▶ _SOURCE_
· · · ·
By Ronald Ulrich, Vice President, Product Consulting and Compliance at ADP
The SECURE Act 2.0 and other legislation may be coming — and here's what you need to know about its potential impact on your business.
A House-approved SECURE Act 2.0 is on the horizon in the U.S., with 50+ provisions to help remove some of the barriers faced by employees trying to save for retirement.
As Congress gets back to business this fall to finalize the bill's specifics, here's a brief recap of the likely changes to company retirement plan requirements — and their benefits to employees and employers alike. The Senate is also working on provisions that will also be considered alongside the SECURE 2.0 Act.
Benefit #1 — Decrease employer costs and administrative burdens.
Sponsoring an employee retirement plan may get a bit easier and more affordable thanks to these aspects of the SECURE Act 2.0:
- Larger tax credit for small businesses. For employers with up to 50 employees, the bill increases the tax credit to 100% of qualified start-up costs, and provides for an additional credit for five years of up to $1,000 per employee equal to the applicable percentage of eligible employer contributions to an eligible employer plan (not including a defined benefit plan). This credit applies to employers with up to 50 employees and is phased out for employers with 51-100 employees.
- Less onerous administrative requirements. The new legislation has provisions to cut down on the paperwork required of plan sponsors and reduce penalties for certain reporting errors.
- Reduced reporting and disclosure notices. Within two years of the bill's passage, the U.S. Treasury and Department of Labor would require plans to consolidate multiple participant notices into a single document.
Related legislation known as the Starter 401(k) Act also addresses the retirement saving gap, simplifying the process for small businesses not currently offering a retirement plan.
Benefit #2 — Increase plan participation and allow workers to save more.
Research from the Federal Reserve found that 25% of working Americans have zero retirement savings.
With the well-documented link between financial stress and lower employee productivity, these SECURE Act 2.0 provisions would be a welcome sight:
- Requires automatic enrollment for certain employers with 401(k) or 403(b) plans. Employees would have the choice to opt out of enrollment.
- Increases the number of employees that qualify for the Saver's Credit. Designed for low- to medium-income households, the credit offers extra tax deductions when saving for retirement.
- Boosts catch-up contribution limits for employees ages 62-64.
- Helps those with student loan debt. The bill allows employers to match student loan payments, (up to a certain percentage of the employee's salary), and deposit the funds in their retirement account.
Benefit #3 — Strengthen retirement plans in general.
Several SECURE Act 2.0 provisions are designed to improve across-the-board plan effectiveness, such as:
- Improving access to annuities as a retirement savings vehicle by relaxing requirements on required minimum distributions (RMDs).
· · · ·
▶ _TASK TO COMPLETE_
From the SECURE Act 2.0 article, write out word for word everything from "Research from the" down to "out of enrollment.".

▶ _RECORDS SUPPLIED_
· · · ·
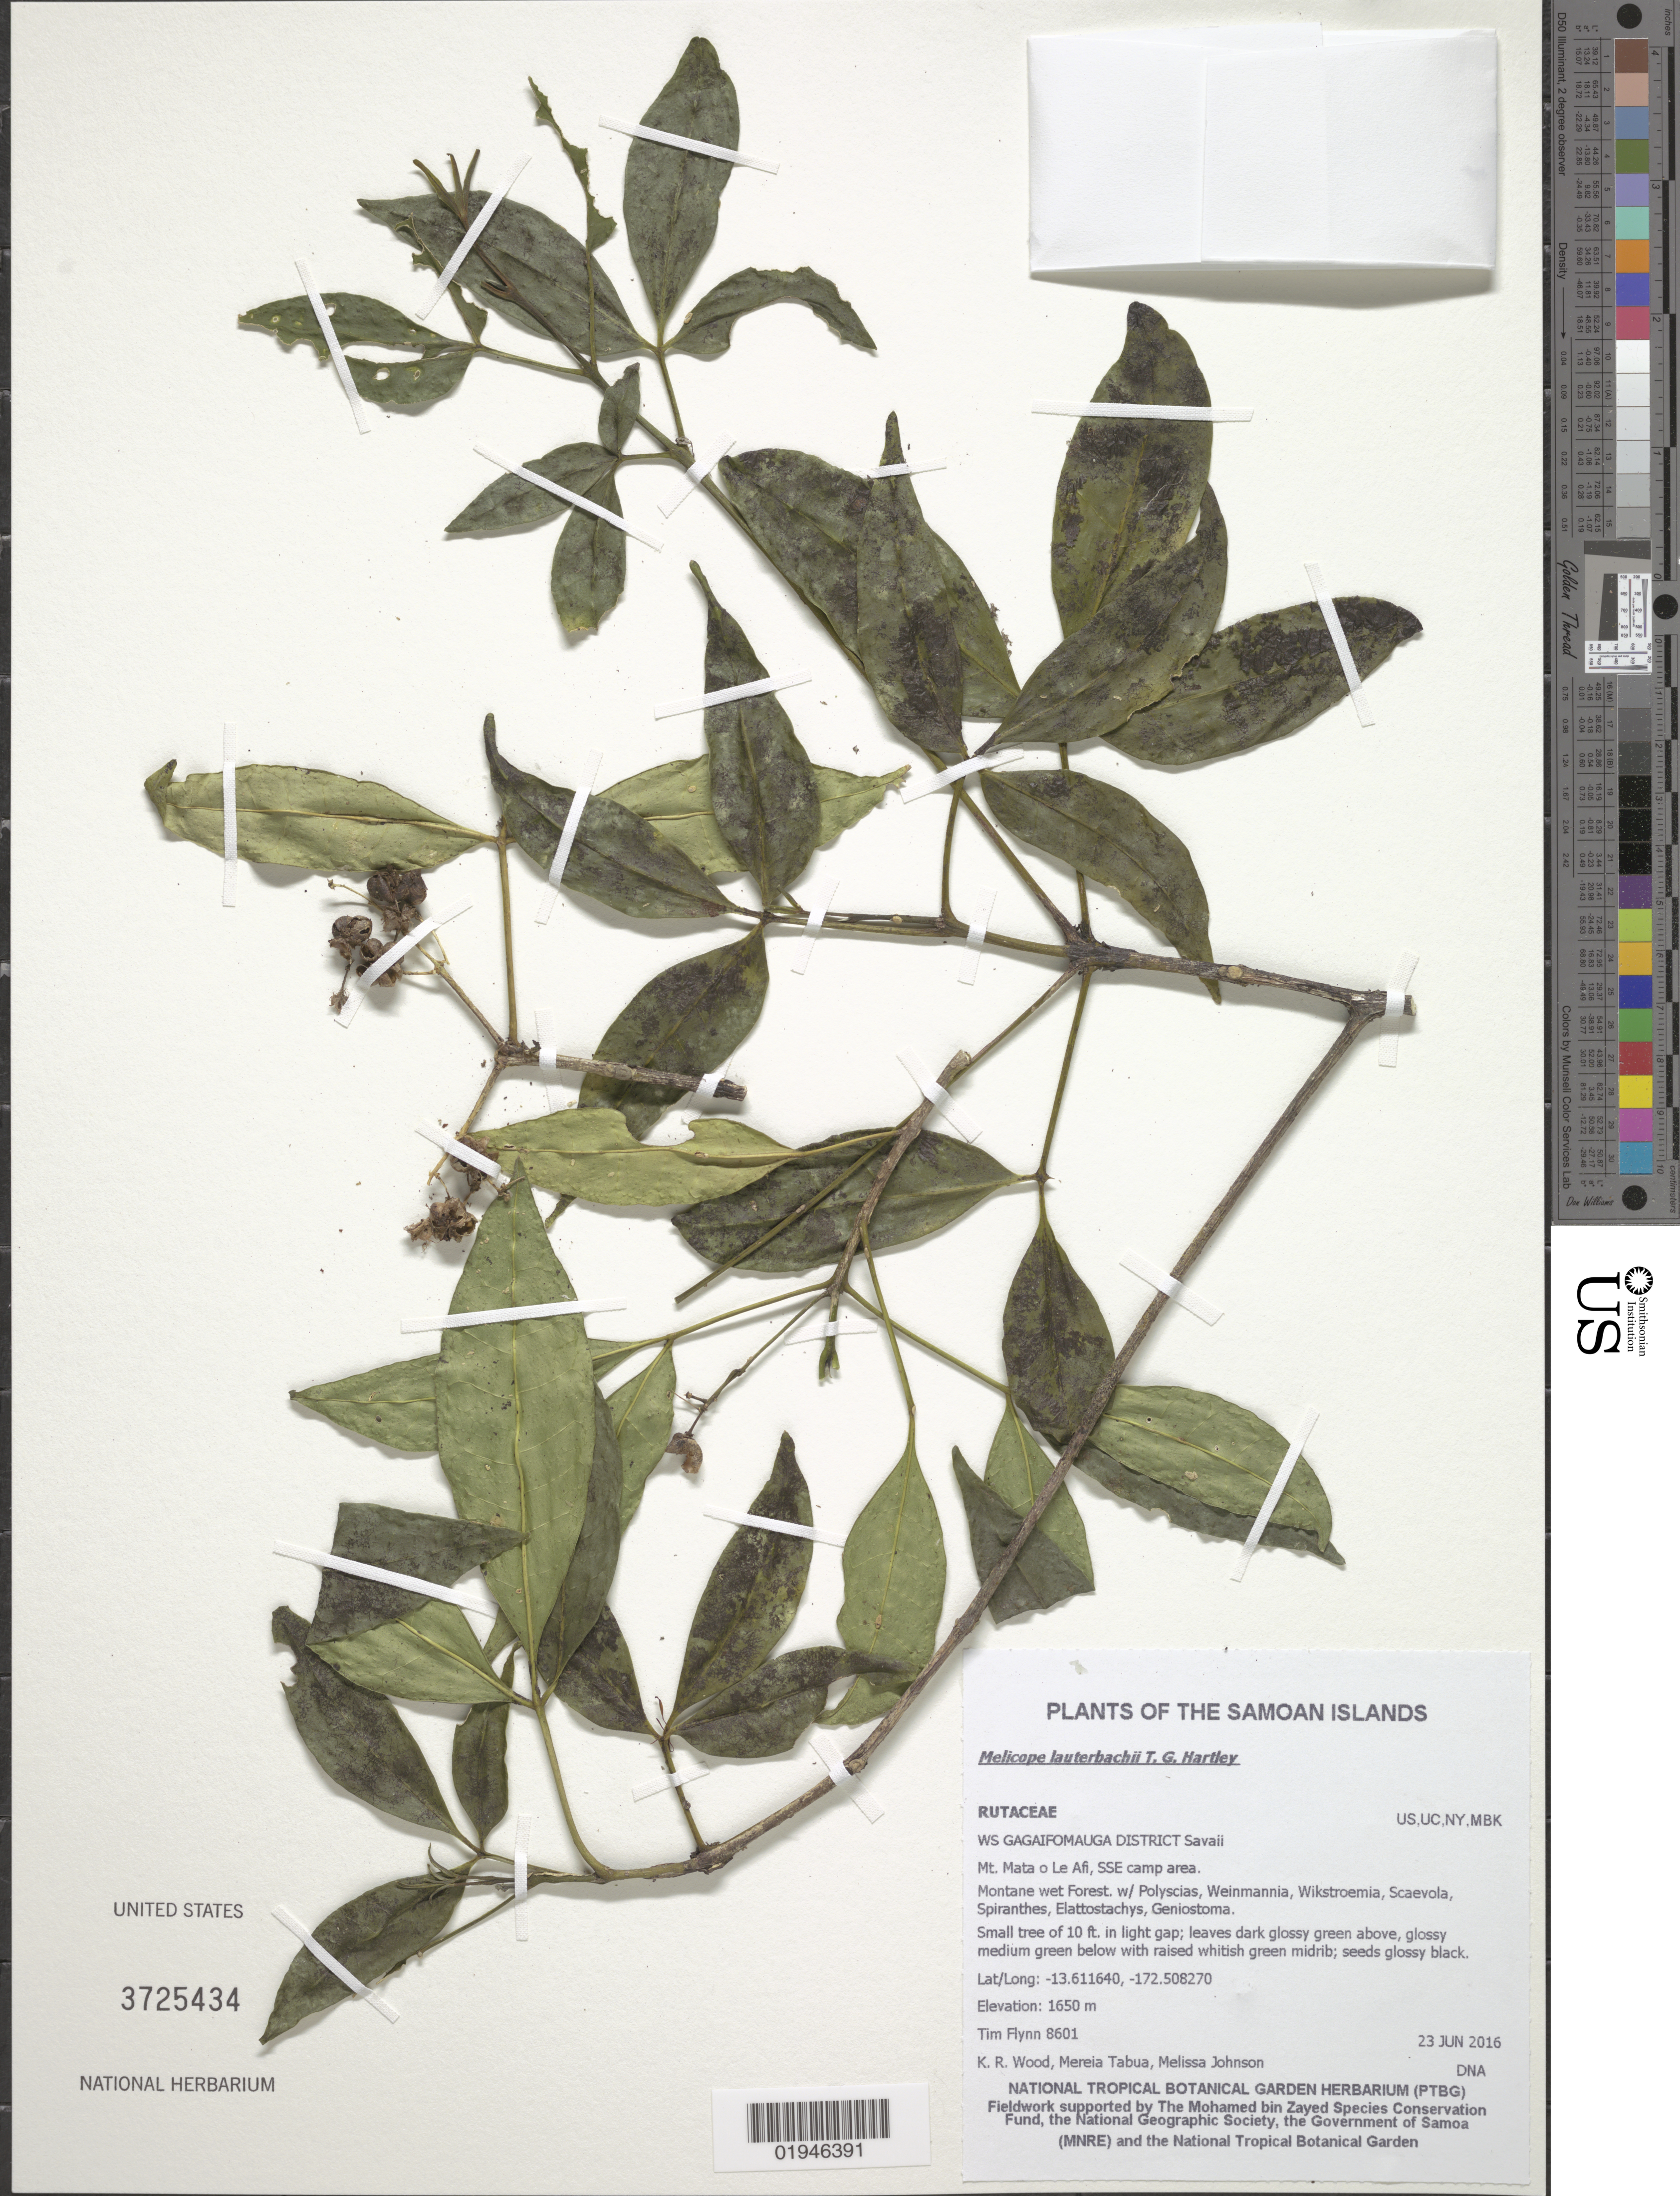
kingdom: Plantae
· · · ·
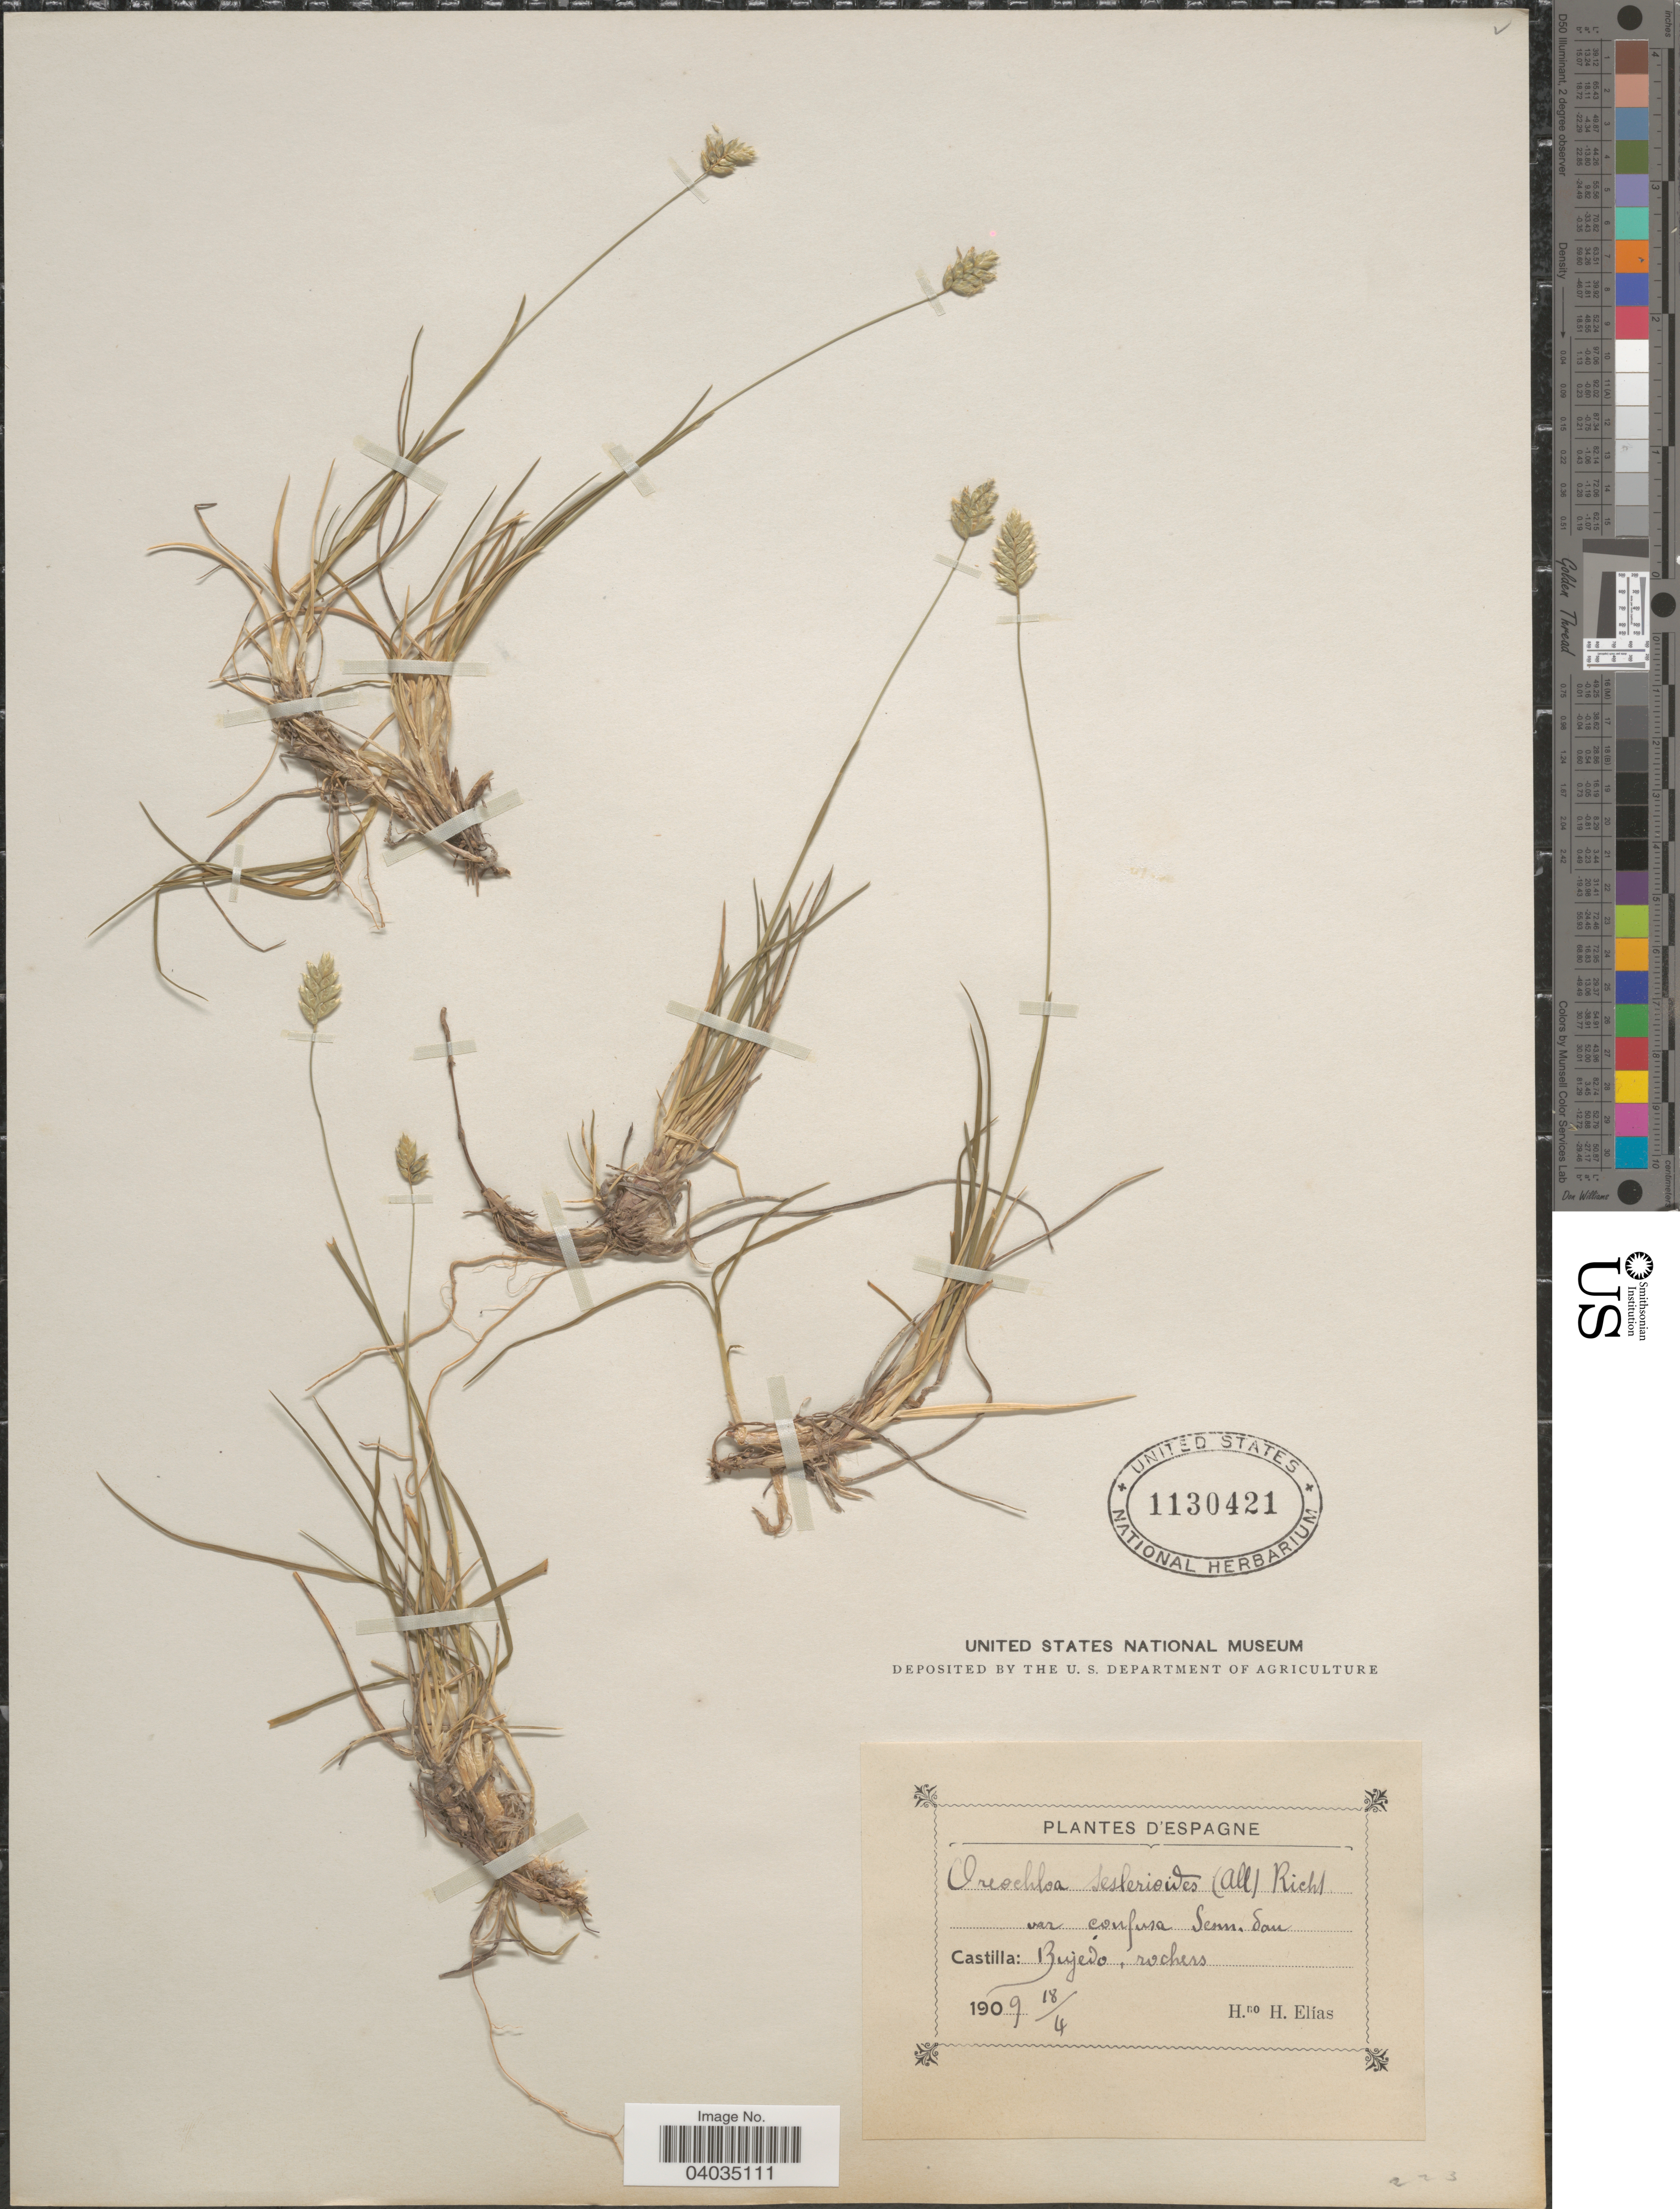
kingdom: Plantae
· · · ·
▶ _TASK OUTPUT_
Research from the Federal Reserve found that 25% of working Americans have zero retirement savings.
With the well-documented link between financial stress and lower employee productivity, these SECURE Act 2.0 provisions would be a welcome sight:
- Requires automatic enrollment for certain employers with 401(k) or 403(b) plans. Employees would have the choice to opt out of enrollment.